What you have to do: Begin with the line below holding "Randomness, Emergence and" and go on through the line holding "Fig. 4 Game", duplicating each line exactly and leaving out pictures.

::::

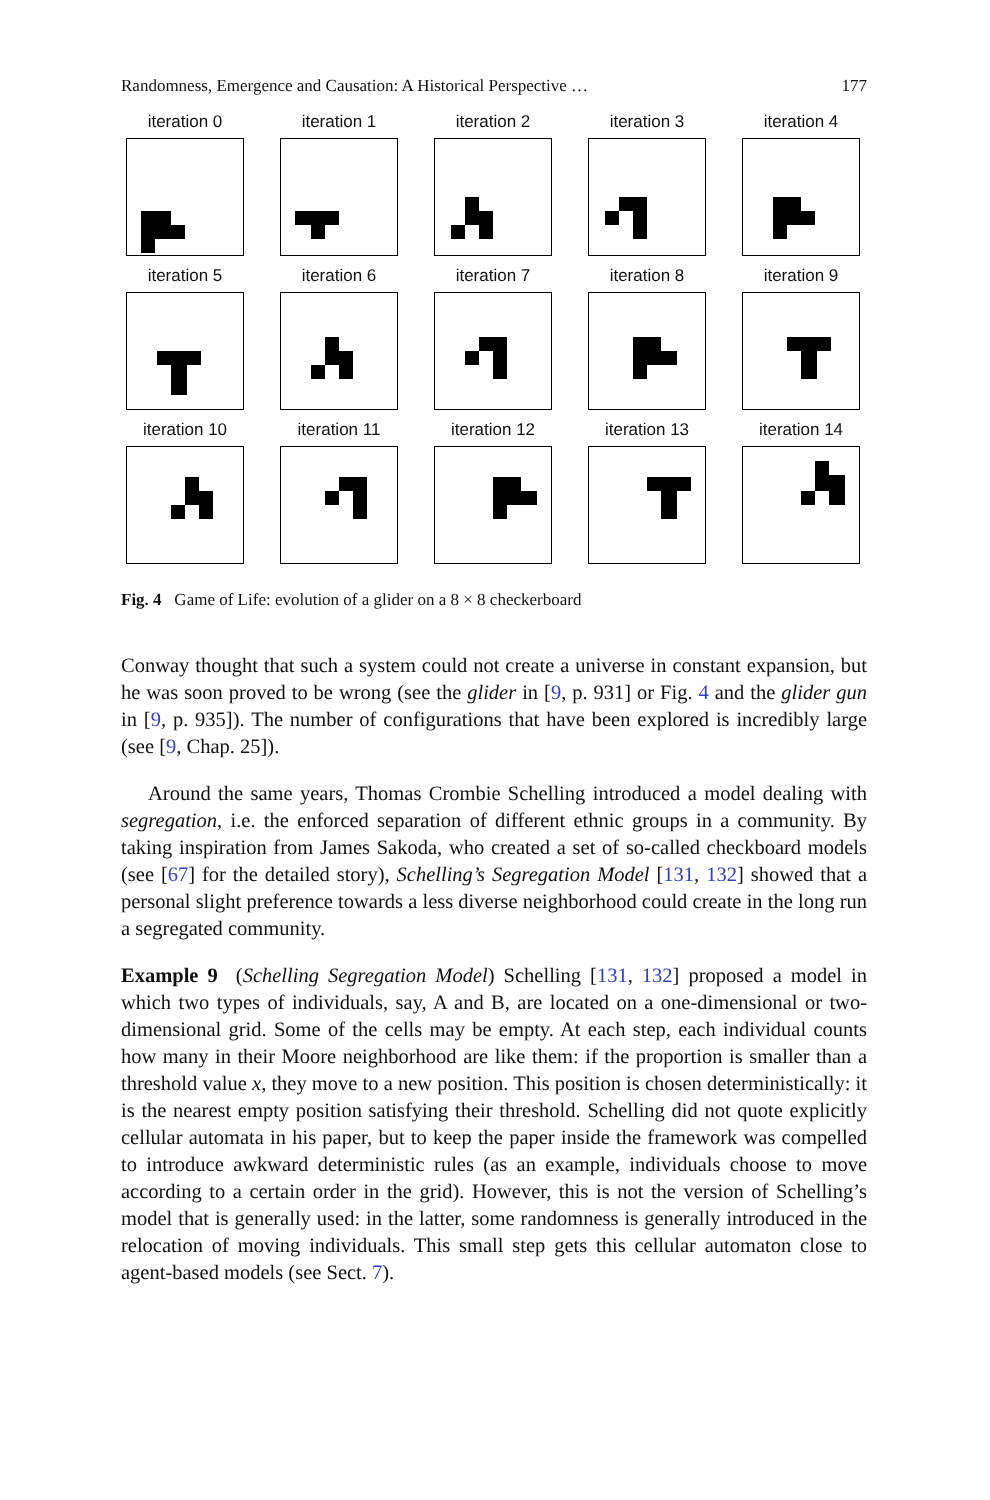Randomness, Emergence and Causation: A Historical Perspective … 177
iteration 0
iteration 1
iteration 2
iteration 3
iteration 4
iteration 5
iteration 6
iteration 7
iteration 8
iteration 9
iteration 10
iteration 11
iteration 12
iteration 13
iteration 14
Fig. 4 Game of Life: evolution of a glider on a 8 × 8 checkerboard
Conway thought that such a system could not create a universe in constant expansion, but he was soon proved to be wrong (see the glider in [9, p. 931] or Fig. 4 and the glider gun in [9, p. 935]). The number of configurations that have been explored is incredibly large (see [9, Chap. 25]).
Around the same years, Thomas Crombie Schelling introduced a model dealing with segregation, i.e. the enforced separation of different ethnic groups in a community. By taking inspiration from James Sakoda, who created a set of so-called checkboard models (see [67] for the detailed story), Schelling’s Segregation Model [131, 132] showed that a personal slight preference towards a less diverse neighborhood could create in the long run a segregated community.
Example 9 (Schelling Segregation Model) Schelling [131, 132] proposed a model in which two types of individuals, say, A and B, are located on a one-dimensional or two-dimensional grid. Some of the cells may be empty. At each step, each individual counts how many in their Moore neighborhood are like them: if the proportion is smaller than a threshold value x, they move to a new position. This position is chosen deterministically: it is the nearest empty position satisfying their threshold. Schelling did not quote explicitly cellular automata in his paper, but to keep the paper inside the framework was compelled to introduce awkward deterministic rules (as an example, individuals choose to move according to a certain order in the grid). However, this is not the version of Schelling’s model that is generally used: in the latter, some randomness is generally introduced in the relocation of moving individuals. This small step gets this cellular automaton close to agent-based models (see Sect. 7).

::::

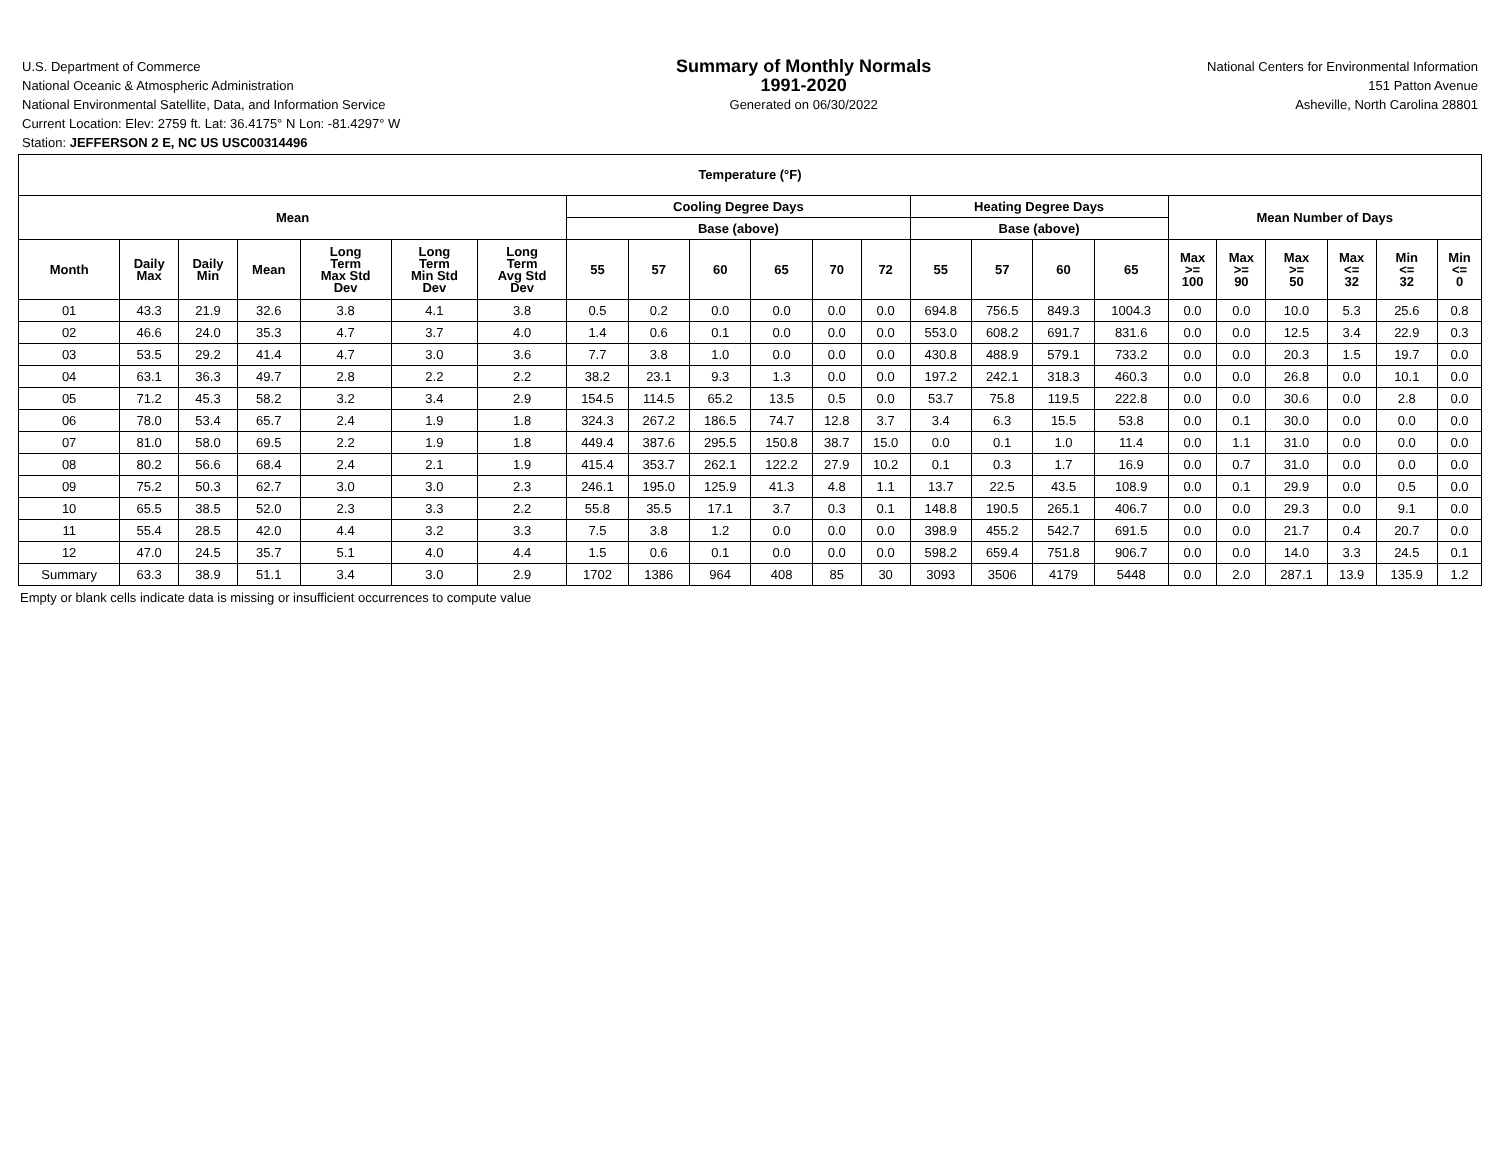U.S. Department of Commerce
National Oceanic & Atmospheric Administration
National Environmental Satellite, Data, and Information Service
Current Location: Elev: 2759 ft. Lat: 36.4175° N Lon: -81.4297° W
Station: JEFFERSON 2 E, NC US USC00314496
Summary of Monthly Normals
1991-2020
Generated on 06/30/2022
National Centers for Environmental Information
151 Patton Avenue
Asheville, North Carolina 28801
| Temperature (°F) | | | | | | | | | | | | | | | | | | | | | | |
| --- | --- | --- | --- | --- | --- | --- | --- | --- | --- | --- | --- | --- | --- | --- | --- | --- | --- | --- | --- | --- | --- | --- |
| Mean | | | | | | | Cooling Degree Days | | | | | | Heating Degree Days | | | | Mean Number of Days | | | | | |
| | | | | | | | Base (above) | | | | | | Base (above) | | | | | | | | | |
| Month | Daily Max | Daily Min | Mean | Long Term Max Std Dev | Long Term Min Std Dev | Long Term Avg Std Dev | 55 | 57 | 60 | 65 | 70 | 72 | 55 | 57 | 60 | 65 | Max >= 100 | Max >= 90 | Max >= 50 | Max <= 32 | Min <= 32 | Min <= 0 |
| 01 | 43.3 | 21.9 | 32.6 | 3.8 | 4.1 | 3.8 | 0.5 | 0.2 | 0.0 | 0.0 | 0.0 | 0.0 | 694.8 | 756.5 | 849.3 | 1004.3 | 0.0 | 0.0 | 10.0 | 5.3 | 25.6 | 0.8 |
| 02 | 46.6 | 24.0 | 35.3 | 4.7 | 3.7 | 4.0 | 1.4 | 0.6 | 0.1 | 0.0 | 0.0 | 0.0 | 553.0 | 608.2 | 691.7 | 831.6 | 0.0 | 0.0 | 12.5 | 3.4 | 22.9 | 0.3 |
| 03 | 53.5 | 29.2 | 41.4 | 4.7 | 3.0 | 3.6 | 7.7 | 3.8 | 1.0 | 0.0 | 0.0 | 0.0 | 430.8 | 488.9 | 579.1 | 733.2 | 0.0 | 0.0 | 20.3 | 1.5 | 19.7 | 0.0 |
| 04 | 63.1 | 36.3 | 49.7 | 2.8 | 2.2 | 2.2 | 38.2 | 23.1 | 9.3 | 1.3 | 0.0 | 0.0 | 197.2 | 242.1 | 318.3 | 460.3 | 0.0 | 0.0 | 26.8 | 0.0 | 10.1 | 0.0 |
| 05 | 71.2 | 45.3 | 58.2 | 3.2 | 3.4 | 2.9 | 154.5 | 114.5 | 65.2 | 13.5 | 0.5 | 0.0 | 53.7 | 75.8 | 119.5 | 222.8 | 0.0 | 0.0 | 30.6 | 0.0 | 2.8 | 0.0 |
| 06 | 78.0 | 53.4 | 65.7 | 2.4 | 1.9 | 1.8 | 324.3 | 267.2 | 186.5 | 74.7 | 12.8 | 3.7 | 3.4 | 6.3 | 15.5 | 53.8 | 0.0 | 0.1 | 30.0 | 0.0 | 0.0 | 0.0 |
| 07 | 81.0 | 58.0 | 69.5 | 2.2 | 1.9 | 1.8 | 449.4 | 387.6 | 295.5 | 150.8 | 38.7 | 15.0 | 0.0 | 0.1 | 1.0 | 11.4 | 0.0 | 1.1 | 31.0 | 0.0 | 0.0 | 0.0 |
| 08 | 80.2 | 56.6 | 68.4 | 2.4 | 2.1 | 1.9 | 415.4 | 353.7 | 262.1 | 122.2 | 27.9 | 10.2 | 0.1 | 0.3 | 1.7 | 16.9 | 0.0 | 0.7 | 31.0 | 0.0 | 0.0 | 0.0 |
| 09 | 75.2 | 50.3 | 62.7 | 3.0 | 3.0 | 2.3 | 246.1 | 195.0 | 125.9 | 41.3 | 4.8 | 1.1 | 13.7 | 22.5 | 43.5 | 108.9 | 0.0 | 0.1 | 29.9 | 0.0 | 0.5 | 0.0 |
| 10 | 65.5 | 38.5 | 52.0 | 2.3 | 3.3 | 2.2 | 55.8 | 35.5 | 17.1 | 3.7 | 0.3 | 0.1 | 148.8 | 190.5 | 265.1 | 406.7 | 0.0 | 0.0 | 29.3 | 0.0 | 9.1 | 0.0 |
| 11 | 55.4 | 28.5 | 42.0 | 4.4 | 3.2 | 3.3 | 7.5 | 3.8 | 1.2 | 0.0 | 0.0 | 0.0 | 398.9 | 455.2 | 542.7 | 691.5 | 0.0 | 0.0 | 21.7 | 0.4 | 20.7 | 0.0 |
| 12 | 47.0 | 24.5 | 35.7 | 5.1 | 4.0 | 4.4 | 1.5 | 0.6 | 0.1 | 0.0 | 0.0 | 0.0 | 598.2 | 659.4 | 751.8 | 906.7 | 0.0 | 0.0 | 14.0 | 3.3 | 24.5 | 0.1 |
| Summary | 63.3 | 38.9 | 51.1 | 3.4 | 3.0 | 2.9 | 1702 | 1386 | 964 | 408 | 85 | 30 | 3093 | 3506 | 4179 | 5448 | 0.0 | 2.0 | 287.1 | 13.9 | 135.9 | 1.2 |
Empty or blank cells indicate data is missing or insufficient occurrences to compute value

::::

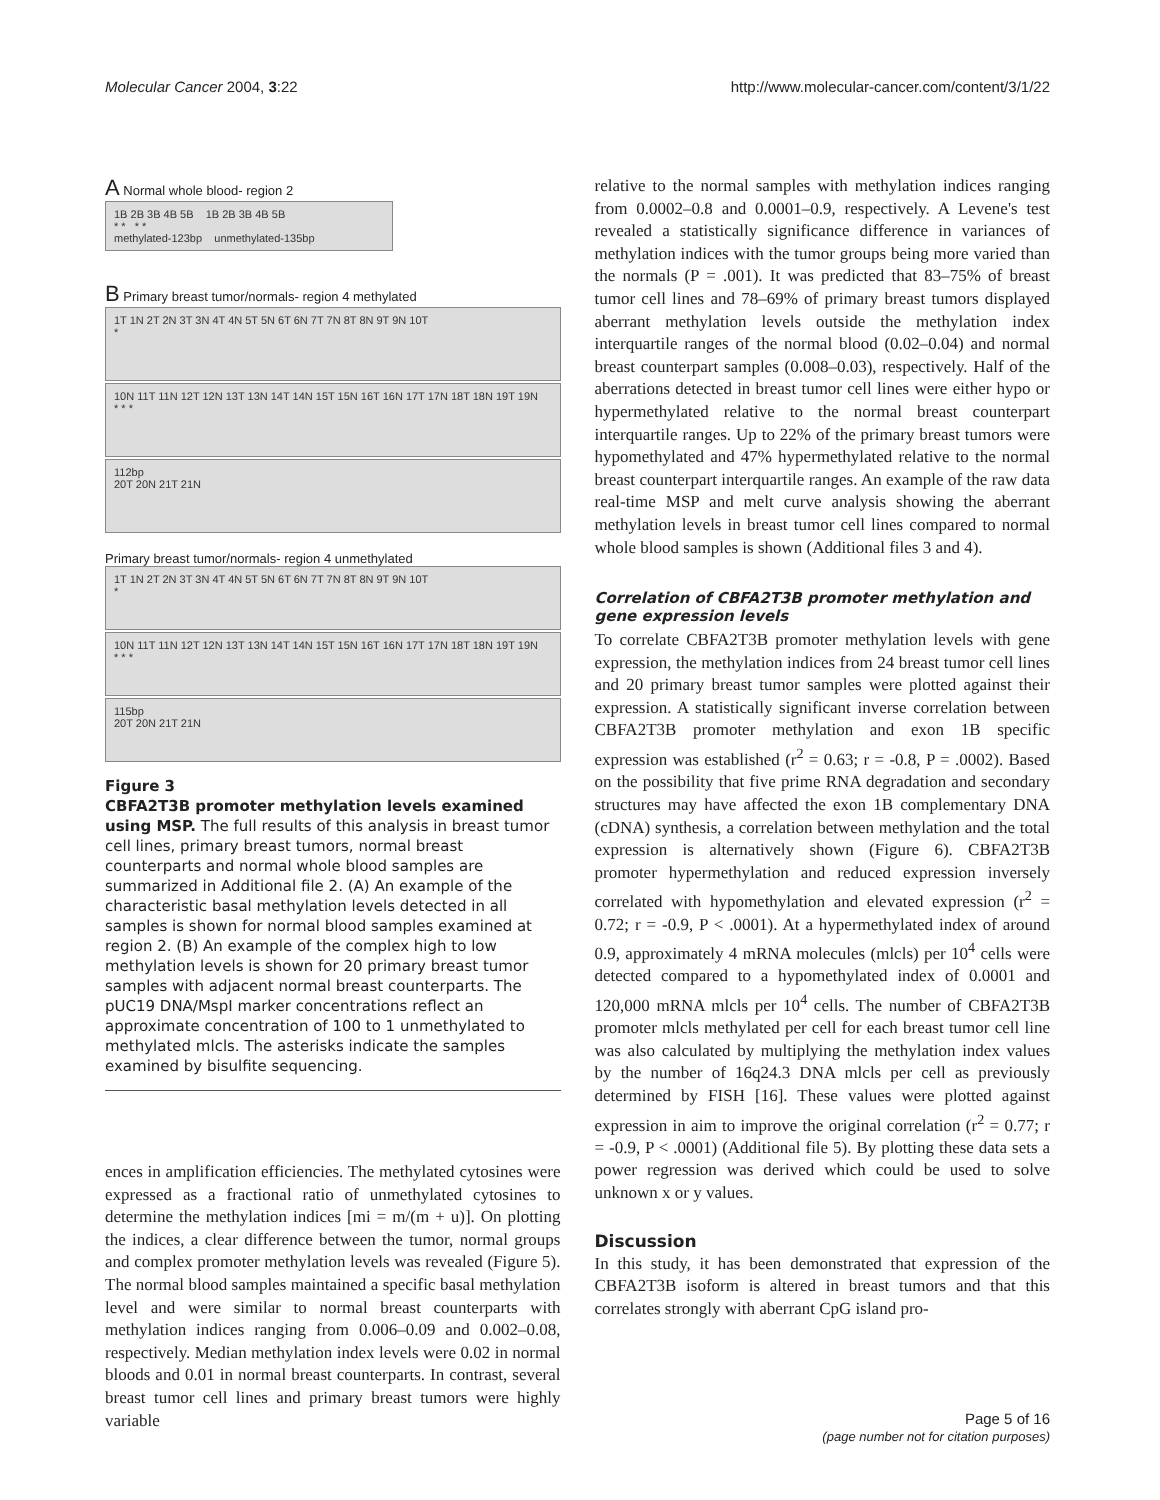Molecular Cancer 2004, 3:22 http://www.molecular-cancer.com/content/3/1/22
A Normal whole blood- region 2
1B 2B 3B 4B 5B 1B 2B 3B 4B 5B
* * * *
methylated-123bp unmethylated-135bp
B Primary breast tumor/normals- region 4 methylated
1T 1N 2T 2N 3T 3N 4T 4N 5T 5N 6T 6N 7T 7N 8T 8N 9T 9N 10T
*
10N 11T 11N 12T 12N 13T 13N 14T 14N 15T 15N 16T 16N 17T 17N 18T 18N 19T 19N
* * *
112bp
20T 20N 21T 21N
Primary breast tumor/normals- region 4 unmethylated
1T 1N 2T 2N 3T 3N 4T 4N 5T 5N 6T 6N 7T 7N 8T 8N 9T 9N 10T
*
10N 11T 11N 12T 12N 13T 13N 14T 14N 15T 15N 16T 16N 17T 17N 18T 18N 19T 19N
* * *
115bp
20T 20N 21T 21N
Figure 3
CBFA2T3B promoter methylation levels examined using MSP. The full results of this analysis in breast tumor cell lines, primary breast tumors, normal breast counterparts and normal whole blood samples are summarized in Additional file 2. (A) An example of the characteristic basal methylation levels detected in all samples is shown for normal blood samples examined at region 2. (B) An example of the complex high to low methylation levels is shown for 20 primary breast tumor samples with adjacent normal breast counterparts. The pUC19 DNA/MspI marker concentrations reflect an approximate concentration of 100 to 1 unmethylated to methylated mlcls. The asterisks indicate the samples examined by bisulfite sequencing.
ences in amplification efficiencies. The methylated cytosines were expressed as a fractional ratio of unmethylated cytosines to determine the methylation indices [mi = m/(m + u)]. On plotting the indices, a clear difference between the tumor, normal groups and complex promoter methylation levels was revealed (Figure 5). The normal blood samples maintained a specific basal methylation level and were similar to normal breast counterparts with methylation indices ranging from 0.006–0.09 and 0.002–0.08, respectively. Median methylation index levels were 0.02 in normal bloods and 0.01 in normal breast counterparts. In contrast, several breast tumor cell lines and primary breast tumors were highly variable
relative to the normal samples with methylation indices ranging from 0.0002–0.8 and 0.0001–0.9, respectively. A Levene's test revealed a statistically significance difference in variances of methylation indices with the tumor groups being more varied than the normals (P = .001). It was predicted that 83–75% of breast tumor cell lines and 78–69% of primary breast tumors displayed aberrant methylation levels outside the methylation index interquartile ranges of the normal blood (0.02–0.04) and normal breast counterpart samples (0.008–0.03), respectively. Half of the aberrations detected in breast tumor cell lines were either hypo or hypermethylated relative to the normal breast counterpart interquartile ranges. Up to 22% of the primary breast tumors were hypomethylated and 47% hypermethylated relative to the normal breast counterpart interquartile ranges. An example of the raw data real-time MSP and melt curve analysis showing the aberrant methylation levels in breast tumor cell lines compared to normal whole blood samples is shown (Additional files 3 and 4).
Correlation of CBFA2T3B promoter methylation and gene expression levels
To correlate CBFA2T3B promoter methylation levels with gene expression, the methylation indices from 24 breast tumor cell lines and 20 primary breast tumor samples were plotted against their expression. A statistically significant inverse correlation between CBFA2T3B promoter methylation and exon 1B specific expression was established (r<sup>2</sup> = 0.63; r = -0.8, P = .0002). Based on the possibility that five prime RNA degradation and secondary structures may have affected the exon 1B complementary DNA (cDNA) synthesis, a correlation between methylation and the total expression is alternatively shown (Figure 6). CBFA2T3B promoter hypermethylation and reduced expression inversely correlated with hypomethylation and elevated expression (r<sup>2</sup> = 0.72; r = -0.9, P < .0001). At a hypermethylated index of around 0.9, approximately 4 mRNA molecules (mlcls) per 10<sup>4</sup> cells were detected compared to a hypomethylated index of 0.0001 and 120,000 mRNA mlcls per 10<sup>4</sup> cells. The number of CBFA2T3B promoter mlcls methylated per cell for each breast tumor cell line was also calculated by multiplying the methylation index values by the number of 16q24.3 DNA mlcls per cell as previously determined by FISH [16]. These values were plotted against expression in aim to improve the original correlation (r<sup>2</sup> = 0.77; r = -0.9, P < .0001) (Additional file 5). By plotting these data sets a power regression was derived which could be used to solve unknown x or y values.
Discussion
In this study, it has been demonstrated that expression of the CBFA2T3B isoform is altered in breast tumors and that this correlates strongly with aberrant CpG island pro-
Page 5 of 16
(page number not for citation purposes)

::::

Response area:
Randomness, Emergence and Causation: A Historical Perspective … 177
iteration 0
iteration 1
iteration 2
iteration 3
iteration 4
iteration 5
iteration 6
iteration 7
iteration 8
iteration 9
iteration 10
iteration 11
iteration 12
iteration 13
iteration 14
Fig. 4 Game of Life: evolution of a glider on a 8 × 8 checkerboard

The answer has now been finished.